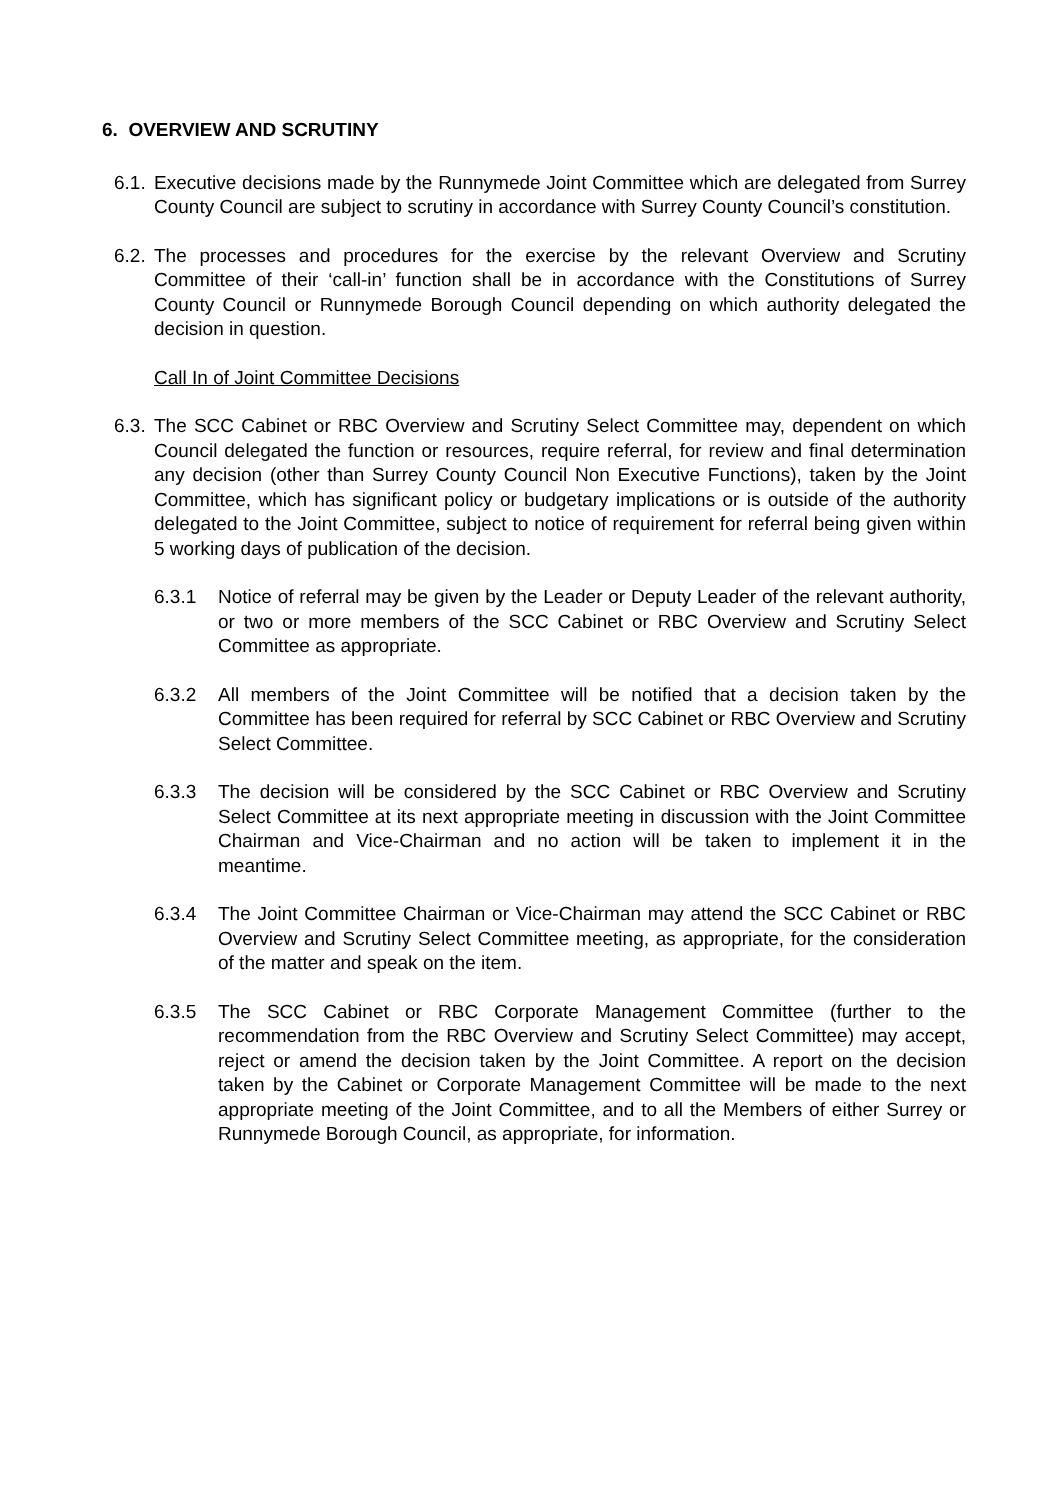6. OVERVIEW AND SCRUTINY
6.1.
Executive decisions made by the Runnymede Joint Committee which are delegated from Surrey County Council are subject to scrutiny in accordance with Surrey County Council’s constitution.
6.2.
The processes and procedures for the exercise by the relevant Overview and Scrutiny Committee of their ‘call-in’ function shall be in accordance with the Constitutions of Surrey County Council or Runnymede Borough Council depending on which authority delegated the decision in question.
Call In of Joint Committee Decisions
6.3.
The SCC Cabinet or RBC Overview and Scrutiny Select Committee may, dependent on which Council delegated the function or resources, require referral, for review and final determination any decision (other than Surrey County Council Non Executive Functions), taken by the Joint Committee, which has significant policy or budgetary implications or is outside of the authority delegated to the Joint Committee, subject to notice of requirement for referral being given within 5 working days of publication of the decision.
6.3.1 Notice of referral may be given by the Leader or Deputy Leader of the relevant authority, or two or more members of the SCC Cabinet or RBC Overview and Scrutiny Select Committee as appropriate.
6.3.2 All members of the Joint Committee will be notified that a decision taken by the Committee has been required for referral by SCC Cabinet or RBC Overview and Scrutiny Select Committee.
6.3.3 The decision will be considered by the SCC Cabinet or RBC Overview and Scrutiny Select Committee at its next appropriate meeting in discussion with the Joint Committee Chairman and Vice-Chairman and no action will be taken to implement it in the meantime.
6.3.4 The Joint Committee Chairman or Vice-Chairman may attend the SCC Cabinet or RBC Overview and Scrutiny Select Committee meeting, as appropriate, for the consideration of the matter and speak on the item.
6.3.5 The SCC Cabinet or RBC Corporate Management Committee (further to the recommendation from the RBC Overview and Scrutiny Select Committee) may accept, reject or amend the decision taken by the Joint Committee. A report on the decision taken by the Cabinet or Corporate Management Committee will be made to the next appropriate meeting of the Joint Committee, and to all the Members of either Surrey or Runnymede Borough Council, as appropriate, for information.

==

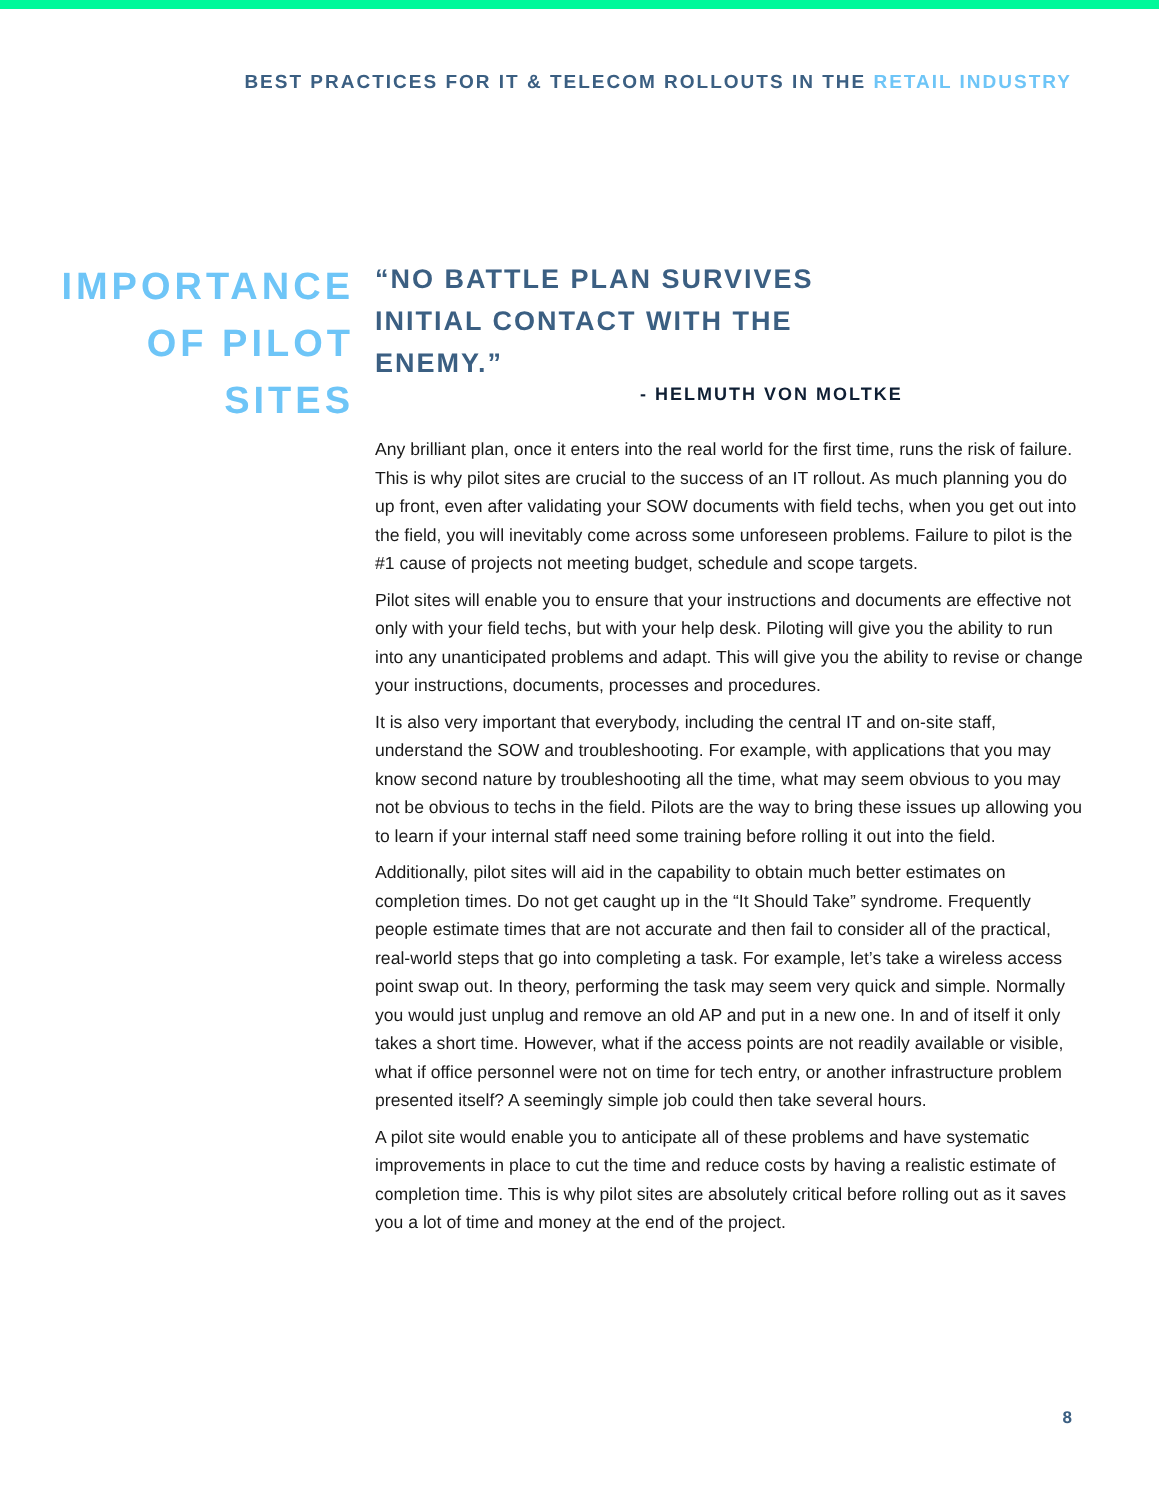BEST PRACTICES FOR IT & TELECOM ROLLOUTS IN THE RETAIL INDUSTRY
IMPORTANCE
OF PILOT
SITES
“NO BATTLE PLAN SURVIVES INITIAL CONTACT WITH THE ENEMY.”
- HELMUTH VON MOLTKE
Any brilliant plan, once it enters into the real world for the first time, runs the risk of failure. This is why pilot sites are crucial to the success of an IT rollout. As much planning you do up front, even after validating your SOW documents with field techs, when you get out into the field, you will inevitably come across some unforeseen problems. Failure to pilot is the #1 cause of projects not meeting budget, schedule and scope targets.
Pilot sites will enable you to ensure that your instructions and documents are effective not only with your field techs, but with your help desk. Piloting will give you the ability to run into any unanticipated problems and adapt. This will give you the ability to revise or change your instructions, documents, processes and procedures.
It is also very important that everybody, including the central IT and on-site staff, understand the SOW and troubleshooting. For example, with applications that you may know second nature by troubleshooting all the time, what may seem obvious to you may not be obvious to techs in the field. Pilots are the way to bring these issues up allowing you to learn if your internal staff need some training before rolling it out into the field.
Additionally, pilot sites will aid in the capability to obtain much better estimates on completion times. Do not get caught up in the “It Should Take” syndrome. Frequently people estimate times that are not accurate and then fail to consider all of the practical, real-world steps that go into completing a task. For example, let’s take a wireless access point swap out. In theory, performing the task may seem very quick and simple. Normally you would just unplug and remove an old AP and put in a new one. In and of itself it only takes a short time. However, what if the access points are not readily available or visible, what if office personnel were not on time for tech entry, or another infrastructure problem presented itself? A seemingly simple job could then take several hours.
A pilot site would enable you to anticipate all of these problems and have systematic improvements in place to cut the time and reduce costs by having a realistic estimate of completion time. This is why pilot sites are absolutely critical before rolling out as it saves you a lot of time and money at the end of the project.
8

==

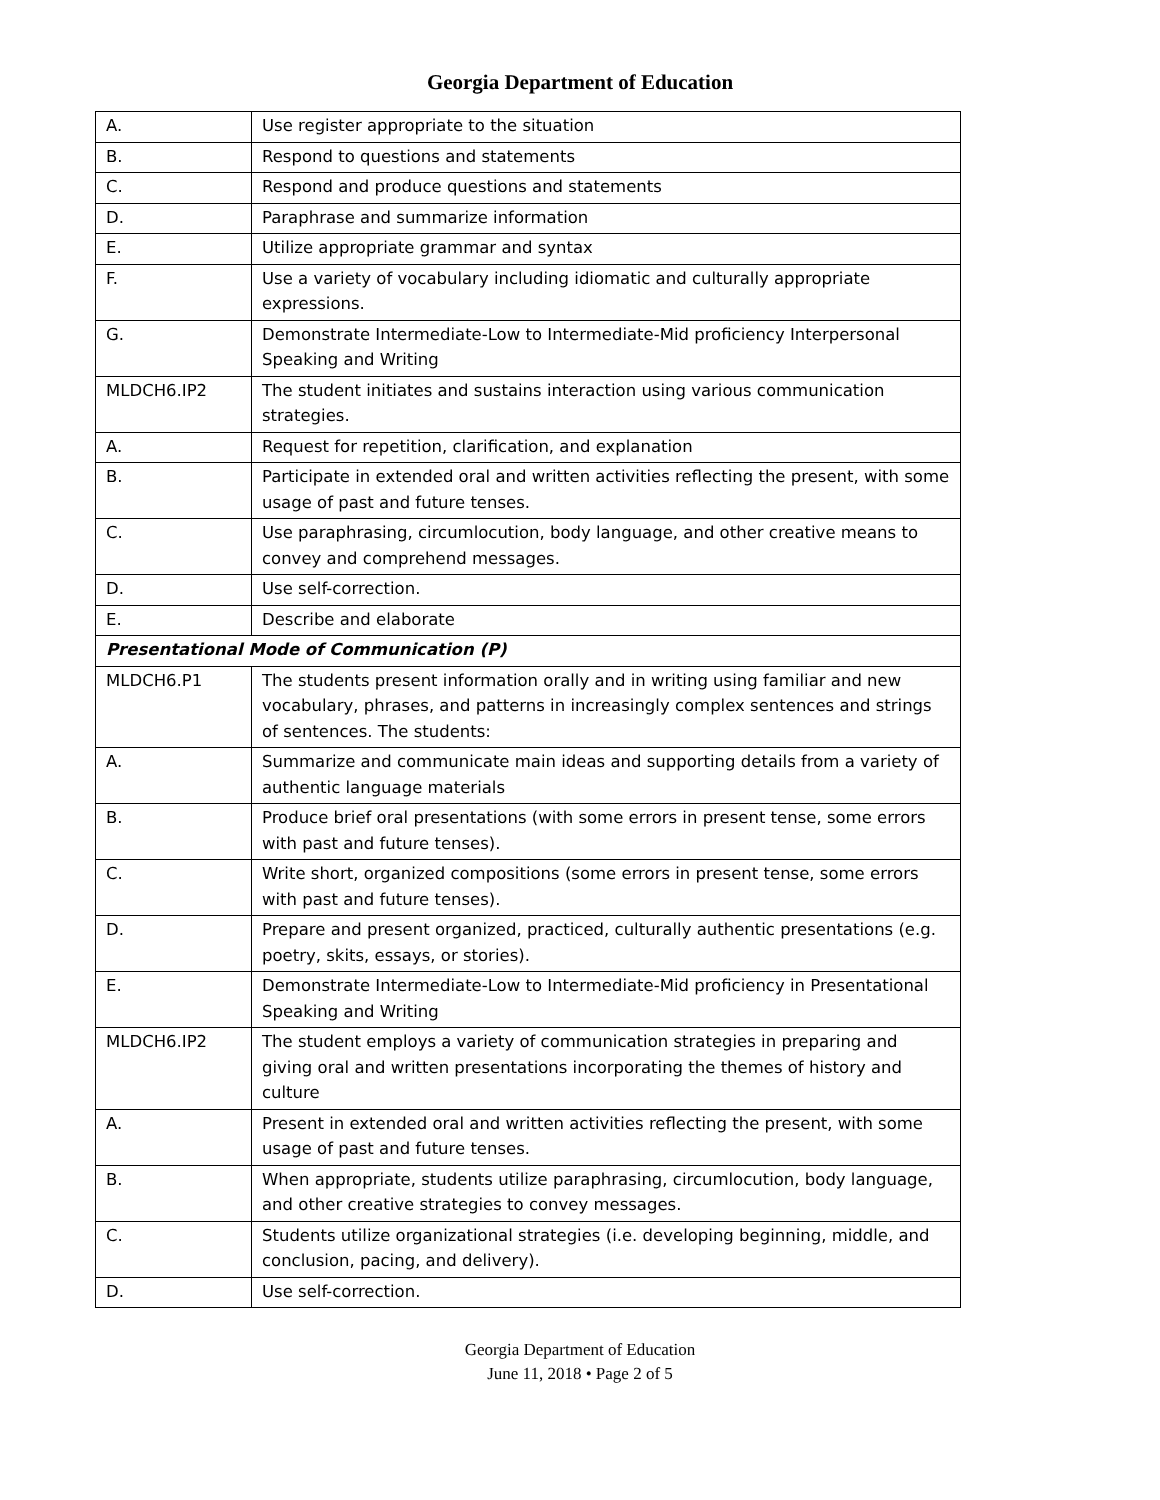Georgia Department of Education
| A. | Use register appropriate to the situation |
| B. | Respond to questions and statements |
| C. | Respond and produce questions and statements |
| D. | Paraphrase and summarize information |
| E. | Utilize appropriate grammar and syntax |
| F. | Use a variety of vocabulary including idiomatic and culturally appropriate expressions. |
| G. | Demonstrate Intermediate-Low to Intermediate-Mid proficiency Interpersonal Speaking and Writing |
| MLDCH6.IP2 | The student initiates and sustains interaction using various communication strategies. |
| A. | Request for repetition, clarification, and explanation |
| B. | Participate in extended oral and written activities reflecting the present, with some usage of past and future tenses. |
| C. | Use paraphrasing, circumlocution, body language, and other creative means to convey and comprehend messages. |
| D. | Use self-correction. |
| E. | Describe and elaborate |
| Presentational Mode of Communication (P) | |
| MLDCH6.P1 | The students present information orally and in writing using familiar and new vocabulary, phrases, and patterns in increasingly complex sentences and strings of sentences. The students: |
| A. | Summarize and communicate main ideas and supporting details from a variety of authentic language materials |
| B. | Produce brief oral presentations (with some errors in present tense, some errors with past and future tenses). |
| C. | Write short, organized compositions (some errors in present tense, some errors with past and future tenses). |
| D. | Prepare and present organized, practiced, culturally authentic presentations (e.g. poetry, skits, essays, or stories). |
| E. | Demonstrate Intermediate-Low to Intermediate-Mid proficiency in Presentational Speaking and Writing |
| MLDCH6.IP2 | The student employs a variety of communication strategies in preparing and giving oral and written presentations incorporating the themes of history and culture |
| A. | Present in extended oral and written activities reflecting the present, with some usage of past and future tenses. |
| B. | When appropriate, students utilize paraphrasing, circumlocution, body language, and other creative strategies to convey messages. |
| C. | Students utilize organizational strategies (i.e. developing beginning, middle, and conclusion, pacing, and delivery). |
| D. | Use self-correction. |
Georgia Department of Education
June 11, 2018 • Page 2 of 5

◆ Exercise objective:
Above are the records. Print exactly, and only, the lines from the line with "language materials |" to the line with "B. | Produce", both inclusive.

◆ Reply to the task:
| A. | Summarize and communicate main ideas and supporting details from a variety of authentic language materials |
| B. | Produce brief oral presentations (with some errors in present tense, some errors with past and future tenses). |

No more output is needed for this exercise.